Other high-profile titles to check out include Ultrawings (£8.99), Toy Clash (£4.79) and Lola and the Giant (£8.49). It’s probably worth visiting the WorldSense library to see if anything appeals, before buying a Lenovo Mirage Solo.
You can also watch Netflix, YouTube and Google Play Movie content through the headset. These put a big cinema-style screen in front of your face. Resolution is far from perfect – it looks around 480p quality. However, there’s still a thrill to maxing-out the view window then sitting down in front of it like a kid who’s booked out their own cinema. The screen appears epic.
WorldSense and Daydream don’t yet feature any games that would make me want to go out and buy a Lenovo Mirage Solo instantly, however. There’s no Skyrim VR or Resident Evil 7. The titles are more mobile games you might otherwise play on your phone.
However, many of the apps and games on offer are fun and interesting, a good fit for the shorter kind of play sessions most people want from VR. Nevertheless, you still get a higher-grade of experience with an HTC Vive.
WorldSense is fairly new, and the apps and developers of this ecosystem are those of the mobile rather than console space, and since the Lenovo Mirage Solo uses mobile phone-style hardware, the experience with the HTC Vive is markedly better.
Lenovo Mirage Solo – Internals
The Lenovo Mirage Solo has a Snapdragon 835 processor, one of the most powerful phone processors of 2017. 2018 phones have the newer Snapdragon 845. It seems likely either the headset was designed before this chipset was available or that adding it would have pushed the cost up further.
This runs most of the available VR experiences extremely well, with frame rates high enough to avoid the kind of judder that can make you feel sick or disorientated.
You get 64GB storage for your apps and games, plus a microSD slot on the side to add more space.
There are no speakers built into the Lenovo Mirage Solo, unlike the Oculus Go.

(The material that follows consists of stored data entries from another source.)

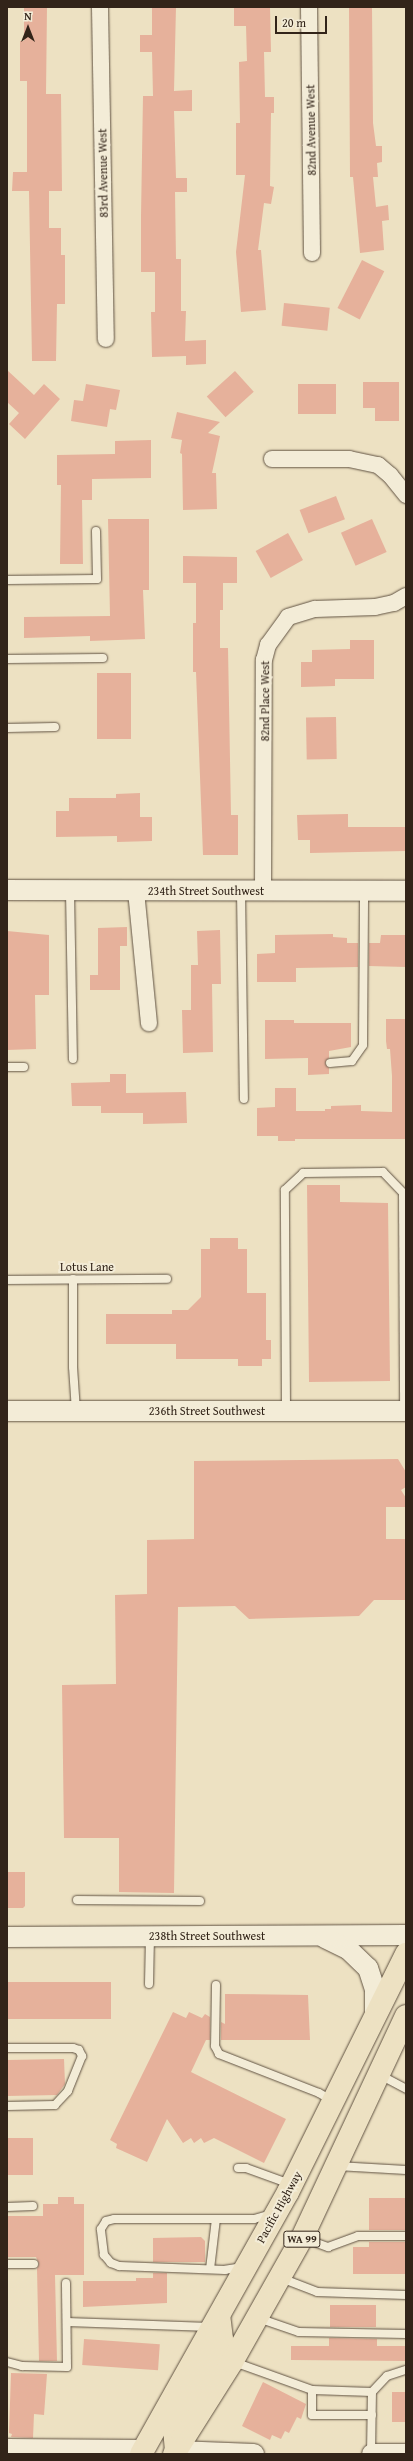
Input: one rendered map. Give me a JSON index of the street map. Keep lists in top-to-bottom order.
{
  "streets": {
    "main road": ["Pacific Highway", "WA 99"],
    "street": [
      "82nd Avenue West",
      "83rd Avenue West",
      "82nd Place West",
      "234th Street Southwest",
      "236th Street Southwest",
      "238th Street Southwest"
    ],
    "lane": ["Lotus Lane"]
  },
  "crossings": [
    ["82nd Place West", "234th Street Southwest"]
  ],
  "scale_bar": "20 m",
  "north": "top"
}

You can plug earphones into the 3.5mm jack on the side, however.
The battery lasts for around three hours – or less, if you use a GPU-taxing game rather than mostly VR video or 360-degree image apps. This may not sound like much, but it’s actually decent. I’ve used the Lenovo Mirage Solo for 20-minute sessions here and there. Thanks to the auto-standby function, it’s lasted a week.
You can dip in and out of using it much more simply than an Oculus Rift or any headset that requires a phone.

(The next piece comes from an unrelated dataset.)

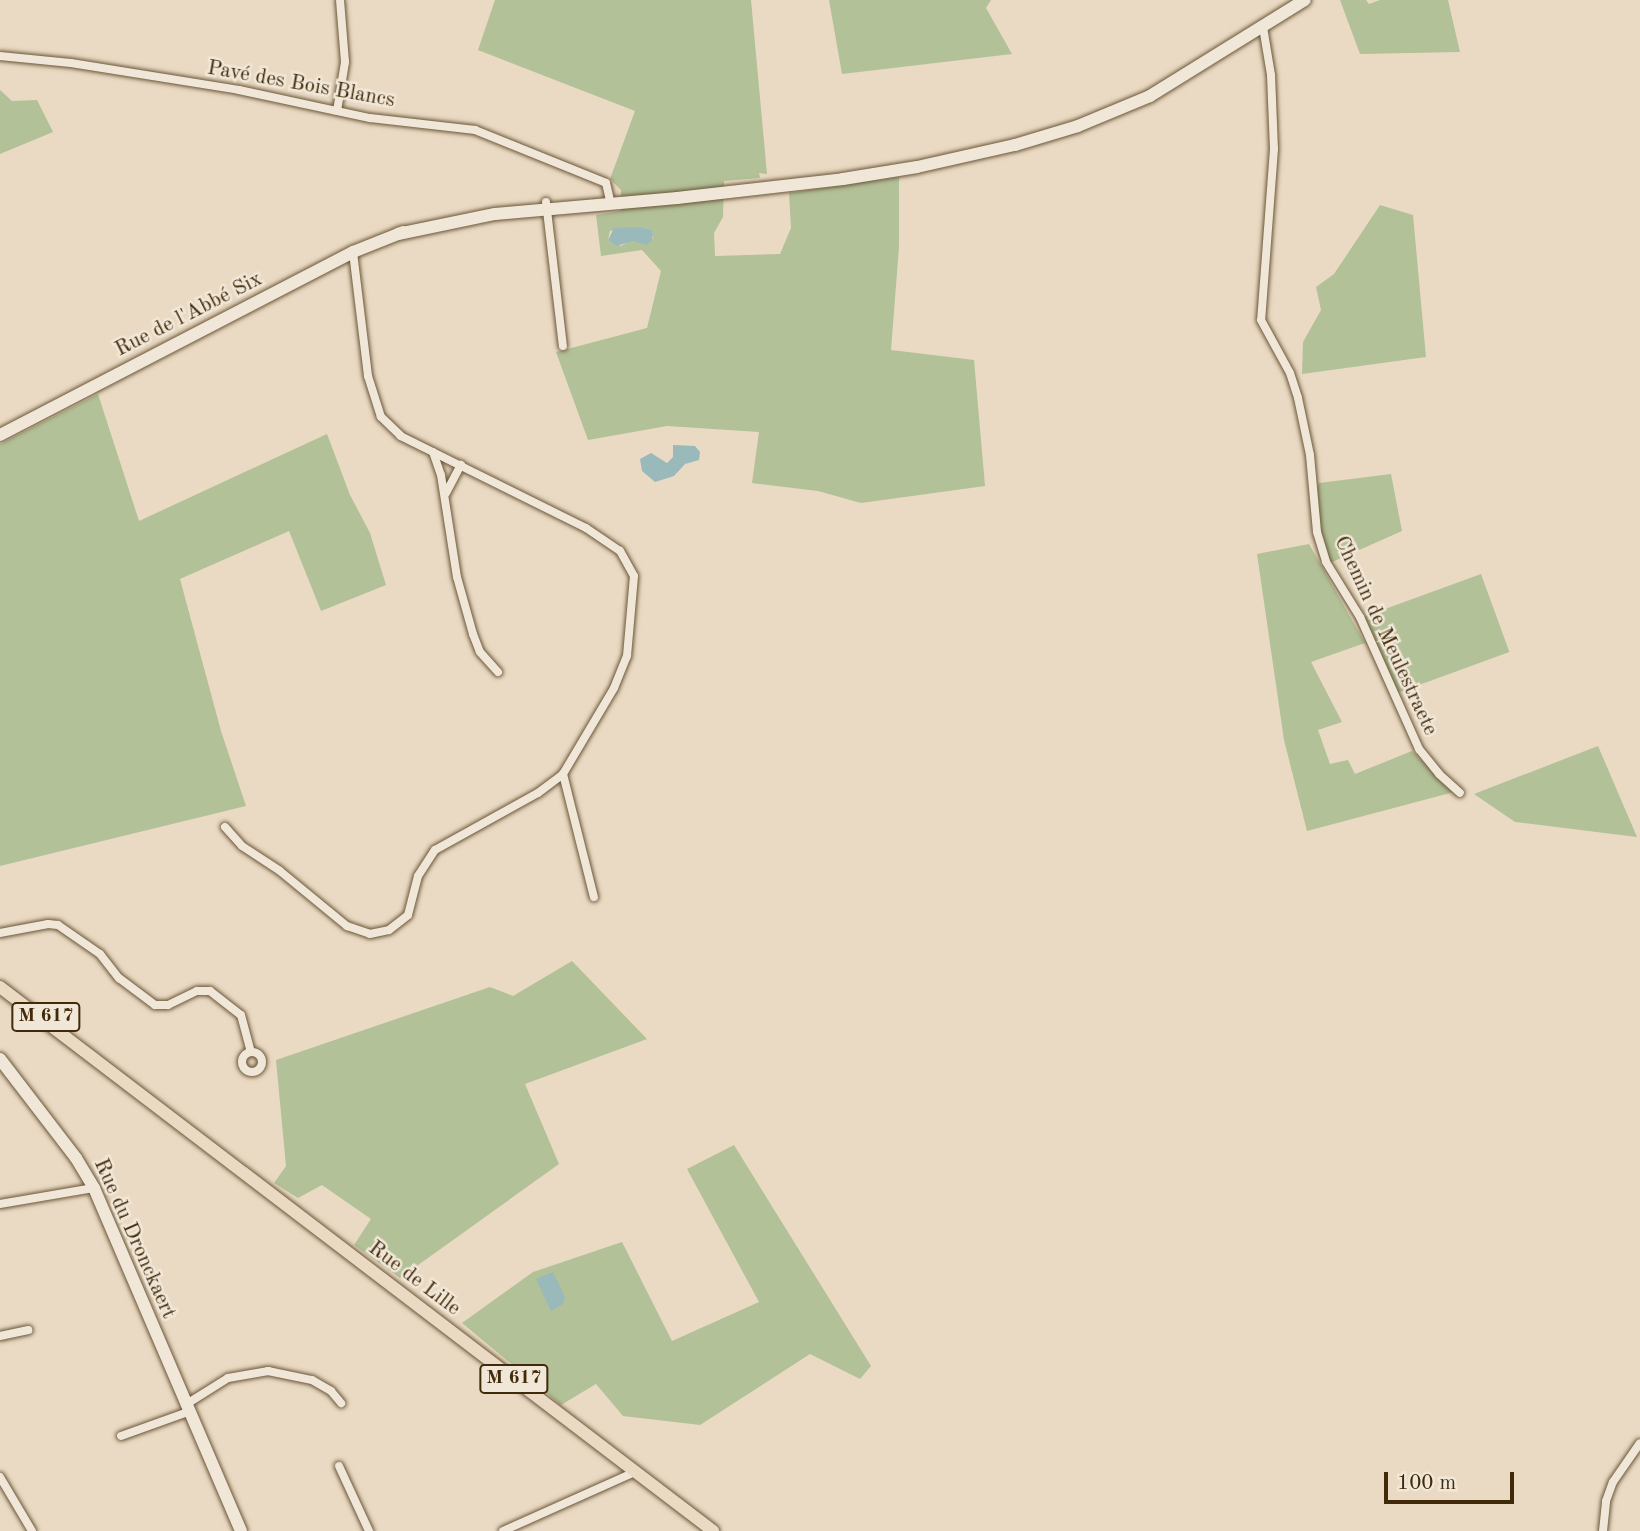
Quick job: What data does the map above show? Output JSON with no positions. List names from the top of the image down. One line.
{"streets":{"main road":["Rue de l'Abbé Six","M 617","Rue du Dronckaert","Rue de Lille"],"street":["Pavé des Bois Blancs","Chemin de Meulestraete"]},"crossings":[["Pavé des Bois Blancs","Rue de l'Abbé Six"],["Rue de l'Abbé Six","Chemin de Meulestraete"]],"scale_bar":"100 m"}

Why buy the Lenovo Mirage Solo?
The Lenovo Mirage Solo is the most interesting standalone VR headset to date. It’s a pretty compelling vision of VR’s future. There’s no fiddling around with cables, plus the headset turns on when you need it to, and goes to sleep as soon as you take it off.
It could be more comfortable; the lenses could certainly be better. In addition, while a 6DOF standalone controller poses some technical conundrums, the Lenovo Mirage Solo could do with one.
The main reasons to hold back purchasing this headset lie elsewhere, though. While the Mirage Solo has the tech of a phone that might actually cost more than £399, this feels quite a lot to spend on a casual VR setup.
On the portable side, the Oculus Go is the obvious comparison. It’s half the price and, while its positional tracking is only half as good, it’s a bit early to tell whether WorldSense’s 6DOF apps are worth spending £200 on.
The PSVR also warrants a look. Yes, it’s a cabled headset and it requires a PS4 to work. Iits images appear significantly less sharp, too. However, it has far more AAA-style VR experiences and, nowadays, it’s possible to pick up a PSVR and a PS4 for not much more cash. And then, you’d also have a great console and media player for when you’re not using a headset.
Full freedom of movement in a portable headset is a major step forward, but the price is off-putting unless you love the look of many WorldSense titles.